Auch eine Aufstellung aller wichtigen Verträge – angefangen beim Mietvertrag über Leasing- bis zu Arbeits- und Lieferantenverträgen – gehört als Kopie in den Notfallordner. Der sollte an einem sicheren Ort, etwa einem Safe, aufbewahrt werden. Mindestens einmal im Jahr gilt es, die Unterlagen zu aktualisieren.

Notfallvorsorge beeinflusst das Ranking bei der Sparkasse

Auch deshalb ist eine Planung für den Ernstfall wichtig: Die Notfallvorsorge beeinflusst das Rating bei der Sparkasse, das bei der Kreditvergabe eine Rolle spielt. Die Ratingrelevanz ergibt sich aus der Beurteilung des Risikomanagements des Unternehmens. Ein nicht vorhandener Notfallplan führt zu einer eher schlechten Einstufung dieses Themenfelds im Rating.

Eine Vorsorgevollmacht als Generalvollmacht sei oft das wichtigste Instrument für die Notfallplanung, so Notar Thomas Wachter. „Damit sind Firma und Familie handlungsfähig, wenn der Chef nicht da ist oder ausfällt.“

Eine solche Vollmacht ist allerdings auch ein großer Vertrauensbeweis, weil sie den Bevollmächtigten ohne Nachweis, dass der Chef krank ist, berechtigt, alle Verfügungen an seiner Stelle zu treffen. Wer will, kann die Urkunde im Zentralen Vorsorgeregister der Bundesnotarkammer in Berlin registrieren lassen, damit sie im Notfall per Anfrage schnell gefunden wird.
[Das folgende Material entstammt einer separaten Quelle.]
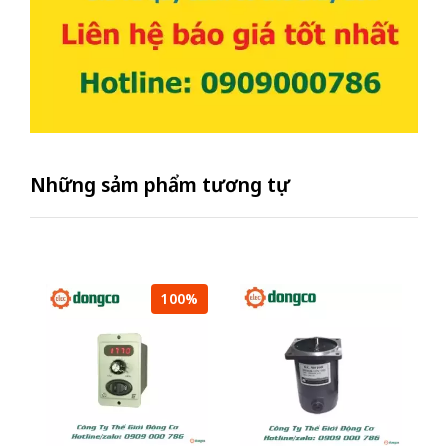
Những sảm phẩm tương tự
100%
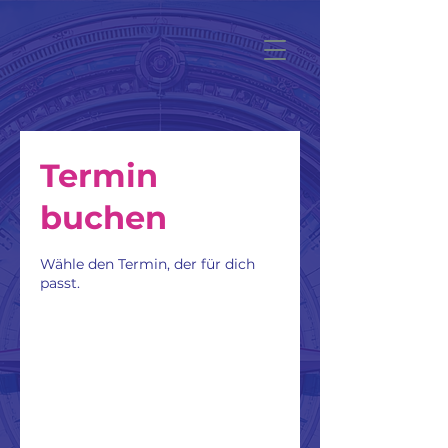
Termin
buchen
Wähle den Termin, der für dich
passt.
Testament darf dem Gesellschaftsvertrag nicht widersprechen

Ebenso wichtig ist die Regelung des Nachlasses. Thomas Wachter achtet bei der Ausfertigung eines Testaments nicht nur darauf, dass die letztwillige Verfügung genau dem entspricht, was der Unternehmer für die Zeit nach seinem Tod regeln will. Er gleicht diese Wünsche bei Personen- und Kapitalgesellschaften auch mit den Verträgen ab.
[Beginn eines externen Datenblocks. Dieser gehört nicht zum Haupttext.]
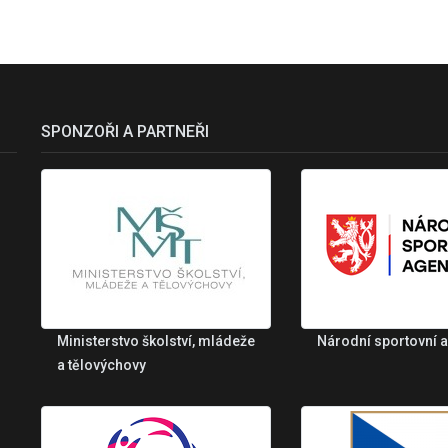
SPONZOŘI A PARTNEŘI
Ministerstvo školství, mládeže
Národní sportovní 
a tělovýchovy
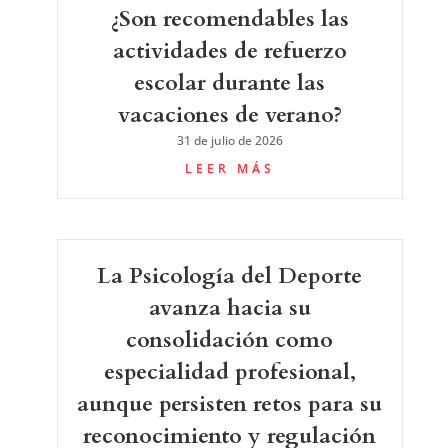
¿Son recomendables las
actividades de refuerzo
escolar durante las
vacaciones de verano?
31 de julio de 2026
LEER MÁS
La Psicología del Deporte
avanza hacia su
consolidación como
especialidad profesional,
aunque persisten retos para su
reconocimiento y regulación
Denn ein klassischer Fehler in privatschriftlichen Testamenten, so Wachter, sei es zum Beispiel, dass der Ehemann seiner Frau alles vermache, obwohl sie Firmenanteile nach dem Gesellschaftsvertrag gar nicht erben könne.
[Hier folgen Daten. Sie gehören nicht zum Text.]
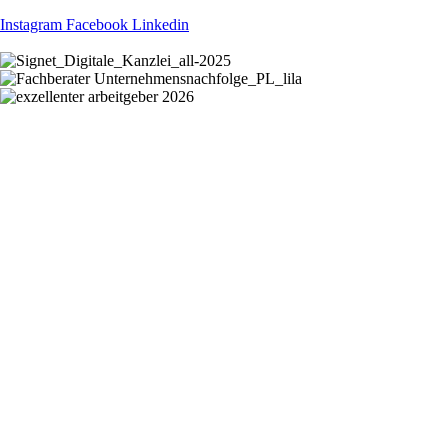
Instagram
Facebook
Linkedin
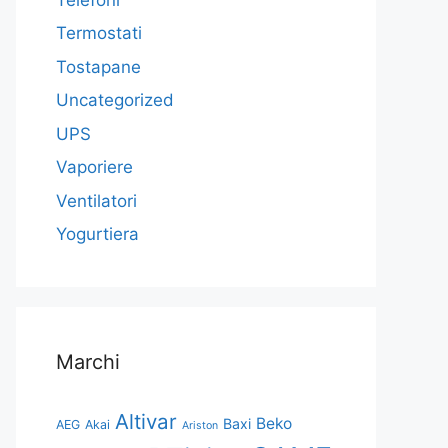
Termostati
Tostapane
Uncategorized
UPS
Vaporiere
Ventilatori
Yogurtiera
Marchi
Altivar
Beko
Baxi
AEG
Akai
Ariston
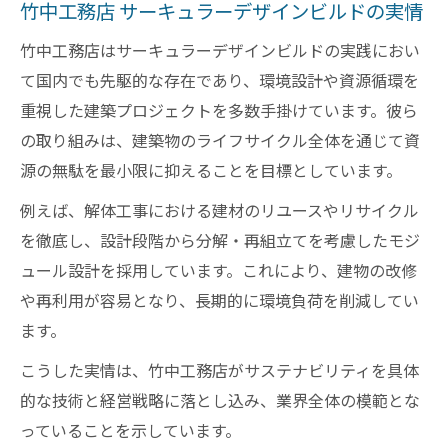
竹中工務店 サーキュラーデザインビルドの実情
竹中工務店はサーキュラーデザインビルドの実践におい
て国内でも先駆的な存在であり、環境設計や資源循環を
重視した建築プロジェクトを多数手掛けています。彼ら
の取り組みは、建築物のライフサイクル全体を通じて資
源の無駄を最小限に抑えることを目標としています。
例えば、解体工事における建材のリユースやリサイクル
を徹底し、設計段階から分解・再組立てを考慮したモジ
ュール設計を採用しています。これにより、建物の改修
や再利用が容易となり、長期的に環境負荷を削減してい
ます。
こうした実情は、竹中工務店がサステナビリティを具体
的な技術と経営戦略に落とし込み、業界全体の模範とな
っていることを示しています。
Ertragsausfallpolice: die Krankenversicherung für den Betrieb

Jeder Unternehmer sollte auch mit Versicherungen vorsorgen. Neben der Betriebshaftpflichtpolice gehört die Betriebsunterbrechungsversicherung beziehungsweise die Ertragsausfallversicherung zu den wichtigsten Sachpolicen. Helmut Stückert, Abteilungsleister bei der SparkassenVersicherung in Wiesbaden, sagt: „Das ist praktisch die Krankenversicherung für den Betrieb. Sie hilft, die Firma nach einem Sachschaden am Leben und am Markt zu halten.“

Als eines der größten existenzbedrohenden Risiken nennt Stückert Feuer, zunehmend aber auch Witterungsniederschläge wie Starkregen, Hagel und Sturm. Wird der Betriebsablauf durch einen Sachschaden unterbrochen, sind über die Ertragsausfallversicherung die Löhne und Gehälter der Mitarbeiter, fortlaufende Kosten und Verbindlichkeiten – auch für Darlehen – sowie der entgangene Gewinn abgedeckt.

Bei den Konditionen der Ertragsausfallpolice orientiert sich die SparkassenVersicherung an der Nutzung des Betriebs. Dabei entspricht die empfohlene Versicherungssumme dem Rohertrag.

Bei der Haftungszeit, innerhalb der die Versicherung zahlt, empfiehlt Helmut Stückert dringend eine bedarfsgerechte Beratung durch einen Versicherungsspezialisten. „Mit 24 Monaten liegt man bei vielen Betrieben auf der richtigen Seite“, erläutert er. Und für den finanziellen Schutz der Familie sorgen Unternehmer mit einer Lebensversicherung.